-- Opening Marker --
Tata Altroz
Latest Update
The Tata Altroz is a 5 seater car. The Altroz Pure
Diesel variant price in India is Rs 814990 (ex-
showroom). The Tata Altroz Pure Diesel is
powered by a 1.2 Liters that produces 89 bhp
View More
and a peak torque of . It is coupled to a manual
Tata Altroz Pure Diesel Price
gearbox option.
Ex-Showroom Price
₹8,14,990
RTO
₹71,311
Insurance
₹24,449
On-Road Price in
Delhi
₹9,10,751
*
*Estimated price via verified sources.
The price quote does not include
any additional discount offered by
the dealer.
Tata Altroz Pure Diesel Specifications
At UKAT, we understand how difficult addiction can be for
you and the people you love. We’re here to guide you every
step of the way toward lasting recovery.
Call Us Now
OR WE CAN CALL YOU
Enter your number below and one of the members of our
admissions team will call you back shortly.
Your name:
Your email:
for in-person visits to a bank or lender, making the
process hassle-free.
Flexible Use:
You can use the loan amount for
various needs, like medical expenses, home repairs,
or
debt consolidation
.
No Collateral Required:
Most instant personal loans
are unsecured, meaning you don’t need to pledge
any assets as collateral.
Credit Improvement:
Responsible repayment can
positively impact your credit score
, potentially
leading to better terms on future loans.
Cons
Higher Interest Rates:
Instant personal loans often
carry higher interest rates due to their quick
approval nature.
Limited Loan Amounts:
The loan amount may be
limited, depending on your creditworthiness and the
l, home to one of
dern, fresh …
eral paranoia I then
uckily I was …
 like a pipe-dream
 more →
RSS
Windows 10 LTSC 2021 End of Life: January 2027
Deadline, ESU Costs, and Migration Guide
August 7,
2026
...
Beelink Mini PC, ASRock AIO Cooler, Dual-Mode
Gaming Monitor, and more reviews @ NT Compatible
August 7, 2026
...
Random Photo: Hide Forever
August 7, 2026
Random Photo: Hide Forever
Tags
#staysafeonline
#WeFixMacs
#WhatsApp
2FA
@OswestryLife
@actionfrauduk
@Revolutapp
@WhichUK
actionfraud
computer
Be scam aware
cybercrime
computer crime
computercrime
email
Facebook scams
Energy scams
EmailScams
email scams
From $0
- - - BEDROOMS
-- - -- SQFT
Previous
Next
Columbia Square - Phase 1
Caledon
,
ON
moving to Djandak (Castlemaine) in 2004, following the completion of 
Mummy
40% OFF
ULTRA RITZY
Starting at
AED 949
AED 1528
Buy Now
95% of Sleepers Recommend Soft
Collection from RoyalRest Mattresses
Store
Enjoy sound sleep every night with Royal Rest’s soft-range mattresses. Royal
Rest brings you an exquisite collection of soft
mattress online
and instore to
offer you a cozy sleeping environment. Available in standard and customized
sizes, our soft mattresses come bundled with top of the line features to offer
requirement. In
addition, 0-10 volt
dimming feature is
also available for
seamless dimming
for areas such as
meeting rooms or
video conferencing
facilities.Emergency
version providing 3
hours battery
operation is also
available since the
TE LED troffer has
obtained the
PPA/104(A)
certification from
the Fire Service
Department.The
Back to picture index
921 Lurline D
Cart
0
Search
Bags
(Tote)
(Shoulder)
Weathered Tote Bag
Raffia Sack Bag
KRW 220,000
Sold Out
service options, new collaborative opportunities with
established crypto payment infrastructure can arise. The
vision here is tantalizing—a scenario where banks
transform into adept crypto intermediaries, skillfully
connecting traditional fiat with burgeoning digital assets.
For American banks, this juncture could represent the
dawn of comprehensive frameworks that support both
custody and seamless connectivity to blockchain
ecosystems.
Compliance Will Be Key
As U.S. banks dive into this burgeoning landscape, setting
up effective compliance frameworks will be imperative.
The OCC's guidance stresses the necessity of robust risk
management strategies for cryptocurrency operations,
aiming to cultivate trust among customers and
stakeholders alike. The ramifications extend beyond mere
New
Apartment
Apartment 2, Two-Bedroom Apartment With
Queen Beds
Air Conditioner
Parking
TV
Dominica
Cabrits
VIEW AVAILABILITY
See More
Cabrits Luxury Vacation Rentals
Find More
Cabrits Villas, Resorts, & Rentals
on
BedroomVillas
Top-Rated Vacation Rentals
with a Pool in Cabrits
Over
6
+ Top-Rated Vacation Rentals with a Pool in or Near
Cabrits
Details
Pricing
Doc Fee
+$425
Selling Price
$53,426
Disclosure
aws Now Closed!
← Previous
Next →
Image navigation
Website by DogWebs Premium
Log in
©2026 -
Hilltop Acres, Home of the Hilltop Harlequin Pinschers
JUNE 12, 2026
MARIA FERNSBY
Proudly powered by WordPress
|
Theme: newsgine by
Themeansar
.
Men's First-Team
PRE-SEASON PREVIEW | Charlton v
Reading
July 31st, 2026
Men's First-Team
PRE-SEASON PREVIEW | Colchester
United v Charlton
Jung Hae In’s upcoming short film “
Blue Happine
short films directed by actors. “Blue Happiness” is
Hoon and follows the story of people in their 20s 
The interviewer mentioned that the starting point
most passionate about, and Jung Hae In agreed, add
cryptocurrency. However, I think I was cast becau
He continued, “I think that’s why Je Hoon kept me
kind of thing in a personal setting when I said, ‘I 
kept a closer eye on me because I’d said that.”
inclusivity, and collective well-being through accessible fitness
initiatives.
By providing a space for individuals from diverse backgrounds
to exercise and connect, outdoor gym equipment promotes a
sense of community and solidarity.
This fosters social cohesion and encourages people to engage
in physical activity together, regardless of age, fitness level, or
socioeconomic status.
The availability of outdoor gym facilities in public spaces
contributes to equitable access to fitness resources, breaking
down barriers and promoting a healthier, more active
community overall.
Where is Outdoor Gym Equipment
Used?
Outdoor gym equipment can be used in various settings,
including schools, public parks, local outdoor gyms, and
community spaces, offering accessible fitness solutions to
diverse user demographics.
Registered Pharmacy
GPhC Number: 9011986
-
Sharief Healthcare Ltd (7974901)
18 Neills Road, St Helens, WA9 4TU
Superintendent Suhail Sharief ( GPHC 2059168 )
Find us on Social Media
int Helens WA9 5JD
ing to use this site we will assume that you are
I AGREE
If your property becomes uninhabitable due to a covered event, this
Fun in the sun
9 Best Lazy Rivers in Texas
-- Closing Marker --
**TASK BRIEF:**
Reproduce the material without alteration, from its first line through the line containing "You can use the loan amount for", inclusive.

**OUTPUT:**
Tata Altroz
Latest Update
The Tata Altroz is a 5 seater car. The Altroz Pure
Diesel variant price in India is Rs 814990 (ex-
showroom). The Tata Altroz Pure Diesel is
powered by a 1.2 Liters that produces 89 bhp
View More
and a peak torque of . It is coupled to a manual
Tata Altroz Pure Diesel Price
gearbox option.
Ex-Showroom Price
₹8,14,990
RTO
₹71,311
Insurance
₹24,449
On-Road Price in
Delhi
₹9,10,751
*
*Estimated price via verified sources.
The price quote does not include
any additional discount offered by
the dealer.
Tata Altroz Pure Diesel Specifications
At UKAT, we understand how difficult addiction can be for
you and the people you love. We’re here to guide you every
step of the way toward lasting recovery.
Call Us Now
OR WE CAN CALL YOU
Enter your number below and one of the members of our
admissions team will call you back shortly.
Your name:
Your email:
for in-person visits to a bank or lender, making the
process hassle-free.
Flexible Use:
You can use the loan amount for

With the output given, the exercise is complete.